Skoda will invest in phases

02 Nov 1999

Volkswagen''s Csech subsidiary Skoda Auto, whish has just secured the government’s approval for setting up a wholly owned subsidiary in India, will invest about $56 million in equity in the Indian venture. However, the cautious Czech car major will bring in the funds in a phased manner. It will invest $10 million in the first year, and $16 million in the second year. The balance $30 million will be brought in, possibly in the third year, once the operations are stabilised.

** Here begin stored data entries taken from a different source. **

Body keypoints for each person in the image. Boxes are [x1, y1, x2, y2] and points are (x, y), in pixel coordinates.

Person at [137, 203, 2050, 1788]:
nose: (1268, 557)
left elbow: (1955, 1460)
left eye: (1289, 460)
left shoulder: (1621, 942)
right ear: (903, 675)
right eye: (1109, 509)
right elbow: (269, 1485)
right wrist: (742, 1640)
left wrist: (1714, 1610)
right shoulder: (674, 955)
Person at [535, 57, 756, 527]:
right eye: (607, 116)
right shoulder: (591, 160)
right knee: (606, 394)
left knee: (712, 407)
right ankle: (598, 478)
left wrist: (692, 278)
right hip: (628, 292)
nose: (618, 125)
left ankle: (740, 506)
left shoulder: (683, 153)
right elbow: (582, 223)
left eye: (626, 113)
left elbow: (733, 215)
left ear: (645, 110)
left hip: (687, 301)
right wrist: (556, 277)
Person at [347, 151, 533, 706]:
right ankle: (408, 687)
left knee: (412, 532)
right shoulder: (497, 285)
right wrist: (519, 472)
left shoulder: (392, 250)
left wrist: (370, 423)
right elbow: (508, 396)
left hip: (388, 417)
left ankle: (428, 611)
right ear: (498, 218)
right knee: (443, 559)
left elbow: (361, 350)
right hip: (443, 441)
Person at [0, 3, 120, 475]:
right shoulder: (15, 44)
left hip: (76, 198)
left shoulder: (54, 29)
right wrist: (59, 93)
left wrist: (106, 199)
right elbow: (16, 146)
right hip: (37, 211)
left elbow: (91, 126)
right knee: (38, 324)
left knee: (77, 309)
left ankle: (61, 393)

The company is adopting a conservative approach in its production plans. It believes that the Indian car market will stagnate for a while and, therefore, it prefers to make a slow start and plan for rapid growth a little later. It will initially create a manufacturing facility to make 10,000 vehicles a year. And production will be restricted to just 6,000 vehicles a year.

Skoda envisages a higher import component initially. It has projected $400 million as import expenditure in the first five years of operations. But it also expects to earn an equivalent amount of foreign exchange from exports.

Octavia will be the first model to roll out from the Skoda stable in India. The car is unique. It can have use petrol or diesel engines in the capacity range of 1,600cc to 2,000cc. Skoda is not likely to introduce its popular Felicia and Fabia models in India at least in the first five years of operations.

Meanwhile, the company has told the government that it will divest eight to 10 per cent of its equity after two years. The company has started talking to Indian companies and financial institutions in this connection.